Resource was modified outside the stack: Either revert the manual change, or update your CloudFormation template to reflect the current real-world state and push a fresh stack update.
Resource is no longer needed: Remove it from the template in your next update.

Step 4 — Check for Drift After Recovery

Once rollback completes, run drift detection before touching anything else:

aws cloudformation detect-stack-drift \
  --stack-name YOUR_STACK_NAME

Then poll the result (detection usually takes 30–60 seconds):

aws cloudformation describe-stack-drift-detection-status \
  --stack-drift-detection-id DETECTION_ID

Reconcile any drifted resources before your next deploy. Skipping this step is how you end up in the same failure loop a week later.

If ContinueUpdateRollback Keeps Failing

Some stacks are too corrupted to recover incrementally. At that point, delete and redeploy.

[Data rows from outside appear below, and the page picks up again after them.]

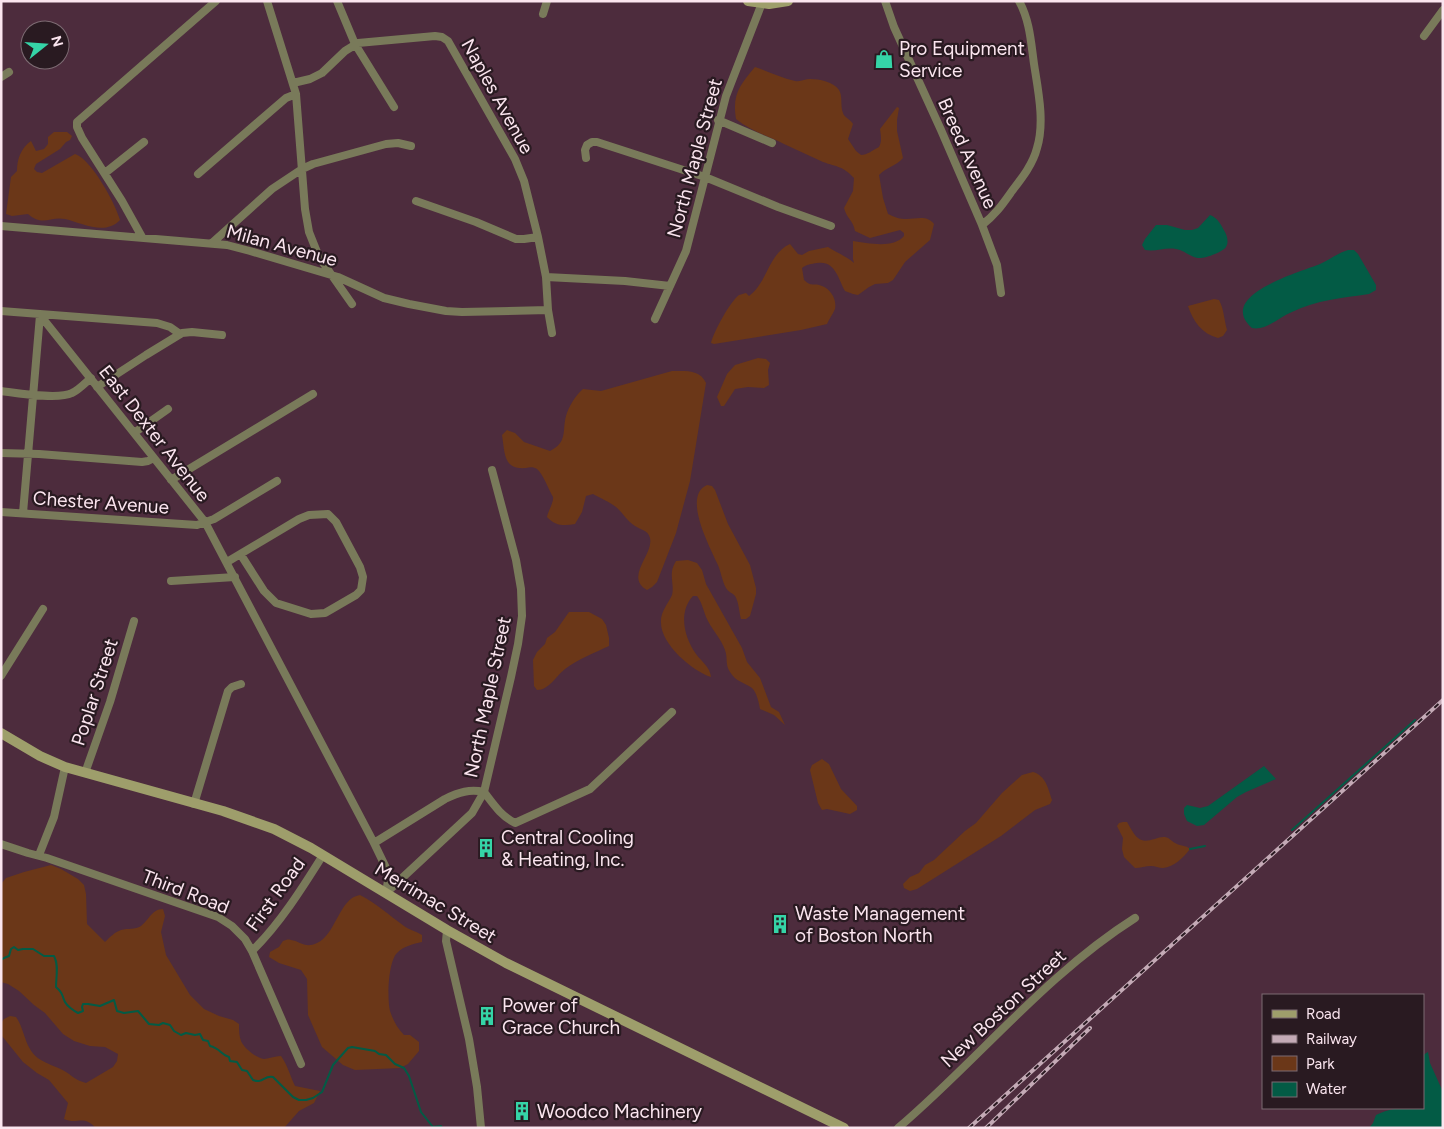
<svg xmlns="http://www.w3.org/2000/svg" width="1444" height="1129" font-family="Figtree,sans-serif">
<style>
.green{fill:#6b3718}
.water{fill:#035b45}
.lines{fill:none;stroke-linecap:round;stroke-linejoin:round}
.stream{stroke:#035b45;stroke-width:2}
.minor{stroke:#797a5a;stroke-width:8}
.secondary{stroke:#9e9e6b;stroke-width:10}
.rail-casing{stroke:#c4aab6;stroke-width:4}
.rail{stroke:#291a21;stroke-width:2;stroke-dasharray:5.5;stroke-linecap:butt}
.labels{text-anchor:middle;stroke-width:4.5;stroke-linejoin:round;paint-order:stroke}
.poi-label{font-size:19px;fill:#fbe5ef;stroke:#291a21;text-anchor:start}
.street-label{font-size:19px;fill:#fbe5ef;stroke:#291a21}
</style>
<rect width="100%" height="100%" fill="#4d2c3d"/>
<path class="green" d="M755,67C768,71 781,78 795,81C801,82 805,79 810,79C819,79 834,82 839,90C843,96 840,106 843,113C844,117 850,119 853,124L848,139L856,151L861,155C867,155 873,150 879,147C882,142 881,136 880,129L897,107L899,108L897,120V131L903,158C896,166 887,167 879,175L883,198L888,214C893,216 898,219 904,219C915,220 926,214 934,224L930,240L905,262L893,280L888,283L875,284L869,287L858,295L853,294L845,291C838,278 835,260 817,263C811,264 807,264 802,268L804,280C813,288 813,282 822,286C831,289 837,300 835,309C833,314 829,319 827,324L801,330L714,344L711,343C714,331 730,302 739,295C742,294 743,294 746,293L749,296C768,282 768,254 790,244L798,254L802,255L809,251L828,247C837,253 846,256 854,263L853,259V241C868,243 893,249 904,236V233L900,230L870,238L855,231C853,220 847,219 844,208L853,191L854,178C843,166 837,167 823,162C810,156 797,150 784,144C768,136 751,131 736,119C732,94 740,85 755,67Z
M54,132H67L72,136L70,140L66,142L60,149L36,164L34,169L37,172L42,173L75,154C92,160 115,203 120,220C105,236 82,223 65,219C50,216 43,227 28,214L12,216L6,214L11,177L17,171C17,159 21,148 31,141L36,151L44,149L48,144V137Z
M1214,299L1219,300C1224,309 1224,320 1227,330L1223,336L1218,338C1202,334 1193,321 1188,306Z
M758,358L766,359L770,363L768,370L769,385L764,388L748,387L735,389L724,406H721L717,397L727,374L735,365Z
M672,371C685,371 700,369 706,383L690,481L676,533L657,582L652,587L647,590C624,577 654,554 650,538C648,530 641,530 635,526C627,521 623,513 616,507C610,502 600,498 593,494L586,496L582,512L575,524C564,526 555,526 547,517C548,511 554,502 553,497C549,490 543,474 537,469C534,467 530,467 526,468C503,470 505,453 502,435L507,430L515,433L524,442L550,451C568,442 562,431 566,416C569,406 575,396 583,389L601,391Z
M707,485L712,486L715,490L728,524L750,565L756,588V594L750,616L746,619H741C739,612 739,602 735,596C733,593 728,592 726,588C722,581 721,571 717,563C710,547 682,496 707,485Z
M688,560L697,563L702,570L706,584L742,648L747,662L760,678L771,707L779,712L785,725L774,715L760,709C759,703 757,693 752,688C744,682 736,682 730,672C725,665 728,658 725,650C721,638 711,629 706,617C703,609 702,603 697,596H693C678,612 684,637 696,654C702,662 710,667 711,677C692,671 661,644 661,623C660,612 668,604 672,595C674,588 671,579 672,572C672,568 674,565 676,561Z
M569,612H589L602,619L606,625L609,638V646C594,653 578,659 565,669C556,676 549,690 537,690L534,686L533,660L537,652L545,644L547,638L555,632Z
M822,759L829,764L841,789L857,806V810L850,814L827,809L822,810L818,803L810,770L812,765Z
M1033,772C1046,776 1048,788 1052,800L1050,804L1035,810L1001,836L917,889L910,891L904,888L903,884L910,877L919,873L925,865L934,860L965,831L976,823L1002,793L1022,775Z
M1123,822H1127C1130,827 1134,835 1138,838C1146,845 1157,836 1165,837C1170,838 1171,841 1175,843C1180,846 1186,845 1190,849C1184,857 1174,867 1163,868C1159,868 1155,866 1151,866C1146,866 1140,868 1135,868L1124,857L1122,849L1123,838L1117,826L1119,823Z
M51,865L61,869L78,879L84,885L86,894L87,924L105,942C110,937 115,932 121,930C128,928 135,930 141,926C149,920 152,909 163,909L165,916L161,932L166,955L190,995L204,1009L219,1016L233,1020L239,1024C239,1030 239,1036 241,1041C244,1048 256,1058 264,1059C268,1059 275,1056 281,1056C288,1066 290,1076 295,1086L320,1091L314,1103L299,1111L284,1128H96C83,1114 78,1125 64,1119L68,1103L49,1080L37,1073L23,1062L2,1036L1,1023L4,1019L10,1016L16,1017C23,1027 24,1039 30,1049C38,1063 53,1064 66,1072C74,1077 75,1080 86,1083L113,1067L117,1061L118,1054L105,1047L90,1046L74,1041L63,1034L45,1013L34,1005L19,991L8,984L1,982V884L6,878L24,872Z
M360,895C376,903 389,915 404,926C409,930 416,931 422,935V942C413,944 404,946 397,953C388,962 387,999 390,1011C393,1020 397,1028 404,1035H410L419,1042V1051L408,1064L400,1068L355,1070L343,1065L322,1047L308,1015L307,979L301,970L279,963L269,957L270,952L279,947L283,941C286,940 288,939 291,940C300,941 305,949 317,943C336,935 339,898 360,895Z"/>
<path class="water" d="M1210,215C1218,218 1221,225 1225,232C1227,236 1229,242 1226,247C1223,252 1204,259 1198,258C1190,257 1184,250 1176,249C1165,247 1156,252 1145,250L1142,245L1145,239L1156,225H1167L1185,230H1192L1198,228Z
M1348,250H1354L1358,254L1376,285V290L1369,294C1343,298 1316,300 1292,312C1279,317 1266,331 1252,328C1215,295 1301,272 1320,264C1329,260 1338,253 1348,250Z
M1264,766L1276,779L1246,792L1237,797L1204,825L1197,826L1187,821L1184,814V808L1187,805L1200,808L1208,806Z
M1428,1052L1430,1063L1443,1092V1128H1369L1373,1123L1376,1115C1391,1107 1406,1108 1423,1108V1055Z"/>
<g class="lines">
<path class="stream" d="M1292,830L1415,720
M1190,849L1205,846
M1,960L4,958L9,956L11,949L14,947L18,950L23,949H33L44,956H54C59,965 56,977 56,987C64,994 61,994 65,1002C67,1006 74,1011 78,1013L83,1011L82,1007L83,1004H88L100,1006L114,1000L117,1011L124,1013L138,1011L149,1024L159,1025L163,1023L170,1025L174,1031L181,1035L186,1033L195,1035L200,1034L203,1040L208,1041L210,1046C220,1048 221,1055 229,1057L230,1061L237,1062L242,1070L247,1071L253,1080C263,1084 264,1075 273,1077L293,1097L299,1100H306L313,1098L322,1092L333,1065L348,1048L352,1047L375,1051L379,1054L386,1055L395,1064L404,1068L409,1076L421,1112L433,1127L441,1126L442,1128"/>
<path class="minor" d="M267,1L296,94L305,209L309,232L319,257L352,304
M337,1L355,44L394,107
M885,1L894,27L941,130L982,225L997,265L1001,293
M543,14L547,1
M1424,36L1443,10
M1,77L9,72
M293,83L310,79L322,73L345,51L358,43L435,36L442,37L448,41L515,159L524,181L538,237L546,277L548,310L552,333
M718,120L772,143
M586,158L585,150L587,145L592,142H597L705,177L778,207L831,226
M105,173L144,142
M198,174L286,98L296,94
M416,201L476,222L516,239H524L538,237
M982,225C996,214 1002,205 1012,191C1022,178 1033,164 1037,148C1045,122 1038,90 1034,64C1031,43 1030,21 1019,1
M1,226L227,245L250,251L338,277L384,298L409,304L446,311L462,312L548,310
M142,237L122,201L82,138L77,127V122L216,1
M212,243L272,189L302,169L313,164L386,144L398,143L411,146
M546,277L625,281L670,286
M1,311L157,323L170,327L180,334
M40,315L205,522L374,843L389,874L386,893
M655,319L686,251L726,96L762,3
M97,387L146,355L182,333L192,332L222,335
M1,391C17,393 58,400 72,393C79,390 85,383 91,378
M134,433L168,409
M1,453L39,454L142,462L148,461L154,458
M171,480L313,394
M1,512L197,525L214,519L277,481
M23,513L40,315
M227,562L299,519L309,515L328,514L336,522L360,567L363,577L361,590L356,595L325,613L311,614L276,603L264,591L241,555
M171,581L235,577
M1,676L43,609
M85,773L110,702L134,621
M194,804L228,691L232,687L241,684
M374,843L445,799C459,792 470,789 484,792C494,805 501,816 515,823L590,789L672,712
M1,844L28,853L47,858L218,917L232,926L245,939L252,951L301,1064
M39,855L54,817L65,767
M386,893L472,813L484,792L511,677L518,644L522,616L521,589L516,560L492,470
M447,930L446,941L469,1039L477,1087L481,1128
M252,951C279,925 303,887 323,855
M898,1128C978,1060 1045,975 1135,918"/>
<path class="secondary" d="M748,1L769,4L788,1
M1,733L40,756L65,767L223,811L274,829L311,848L447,930L506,963L844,1128"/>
<g class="rail-casing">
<path id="rail" d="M969,1128L1443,700
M986,1128L1090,1028"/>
</g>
<use href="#rail" class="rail"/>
</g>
<defs>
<g id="shop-bare" transform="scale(1.5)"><path d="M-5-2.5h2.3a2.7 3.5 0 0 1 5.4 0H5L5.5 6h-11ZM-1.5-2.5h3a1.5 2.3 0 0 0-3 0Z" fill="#35d4a7" stroke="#291a21" stroke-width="2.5" paint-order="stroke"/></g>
<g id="building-bare" transform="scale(1.5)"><path d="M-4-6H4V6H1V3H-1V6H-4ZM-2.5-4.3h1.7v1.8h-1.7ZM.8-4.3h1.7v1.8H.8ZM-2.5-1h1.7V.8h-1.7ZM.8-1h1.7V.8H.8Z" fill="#35d4a7" stroke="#291a21" stroke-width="2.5" paint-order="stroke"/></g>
</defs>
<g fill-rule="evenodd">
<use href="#shop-bare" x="884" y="59"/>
<use href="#building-bare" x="486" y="848"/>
<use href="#building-bare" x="780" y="924"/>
<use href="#building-bare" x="487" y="1016"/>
<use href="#building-bare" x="522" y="1111"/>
</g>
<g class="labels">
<g class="poi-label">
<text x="899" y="55">Pro Equipment<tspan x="899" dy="22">Service</tspan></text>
<text x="501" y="844">Central Cooling<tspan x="501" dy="22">&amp; Heating, Inc.</tspan></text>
<text x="795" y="920">Waste Management<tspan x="795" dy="22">of Boston North</tspan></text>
<text x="502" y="1012">Power of<tspan x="502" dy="22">Grace Church</tspan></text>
<text x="537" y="1118">Woodco Machinery</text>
</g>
<g class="street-label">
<text transform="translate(498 96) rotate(61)" y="7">Naples Avenue</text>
<text transform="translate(968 153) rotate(66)" y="7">Breed Avenue</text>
<text transform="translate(694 158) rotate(-75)" y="7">North Maple Street</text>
<text transform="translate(282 245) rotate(15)" y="7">Milan Avenue</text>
<text transform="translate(155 433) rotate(52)" y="7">East Dexter Avenue</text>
<text transform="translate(101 502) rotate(4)" y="7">Chester Avenue</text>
<text transform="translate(94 692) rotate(-72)" y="7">Poplar Street</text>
<text transform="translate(487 697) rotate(-78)" y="7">North Maple Street</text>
<text transform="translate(186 891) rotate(21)" y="7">Third Road</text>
<text transform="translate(275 894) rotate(-54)" y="7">First Road</text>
<text transform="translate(436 902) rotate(31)" y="7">Merrimac Street</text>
<text transform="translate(1003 1008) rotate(-43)" y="7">New Boston Street</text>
</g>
</g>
<rect width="1444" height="1129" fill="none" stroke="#fbe5ef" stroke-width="5"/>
<rect x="1262" y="994" width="162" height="115" fill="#291a21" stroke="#7d6b73"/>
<rect x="1272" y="1010" width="25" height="8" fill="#9e9e6b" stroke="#7d6b73"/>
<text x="1306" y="1019" font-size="15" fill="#fbe5ef">Road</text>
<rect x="1272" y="1035" width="25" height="8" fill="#c4aab6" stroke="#7d6b73"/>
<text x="1306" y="1044" font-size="15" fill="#fbe5ef">Railway</text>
<rect x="1272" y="1056" width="25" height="15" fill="#6b3718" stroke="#7d6b73"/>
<text x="1306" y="1069" font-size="15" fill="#fbe5ef">Park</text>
<rect x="1272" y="1082" width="25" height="15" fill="#035b45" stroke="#7d6b73"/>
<text x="1306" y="1094" font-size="15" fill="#fbe5ef">Water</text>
<g transform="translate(45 45) rotate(73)"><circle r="24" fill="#291a21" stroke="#7d6b73"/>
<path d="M0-4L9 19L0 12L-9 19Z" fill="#35d4a7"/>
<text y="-8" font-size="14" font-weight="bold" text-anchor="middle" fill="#fbe5ef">N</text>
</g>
</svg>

If the stack owns resources you want to keep — an S3 bucket, an RDS instance — protect them first:

# Detach specific resources instead of deleting them
aws cloudformation delete-stack \
  --stack-name YOUR_STACK_NAME \
  --retain-resources MyS3Bucket MyRDSInstance

Resources listed in --retain-resources survive the deletion. They're just decoupled from the stack. Redeploy from a clean template, then import those retained resources into the new stack.

Verify the Fix

After ContinueUpdateRollback runs, confirm the stack status:

aws cloudformation describe-stacks \
  --stack-name YOUR_STACK_NAME \
  --query 'Stacks[0].StackStatus'

UPDATE_ROLLBACK_COMPLETE means success — the stack is back in its stable pre-update state and ready for a new deployment.

Still showing UPDATE_ROLLBACK_FAILED? Go back to Step 1. There's likely a second resource in the events log that also needs skipping.

Prevention Tips

Don't touch CloudFormation-managed resources in the Console. Manual changes are the single biggest cause of this error. If you need to test something, go through the stack.
Enable termination protection on production stacks: aws cloudformation update-termination-protection --stack-name YOUR_STACK --enable-termination-protection
Use change sets before every update. aws cloudformation create-change-set shows you exactly what will change — replacements, deletions, modifications — before anything actually happens.
Add stack policies to block accidental replacement of stateful resources like RDS instances and S3 buckets.
Run detect-stack-drift in CI/CD before each deploy. Catching a drifted resource during a pipeline check takes minutes. Catching it during a failed rollback at 2 AM takes hours.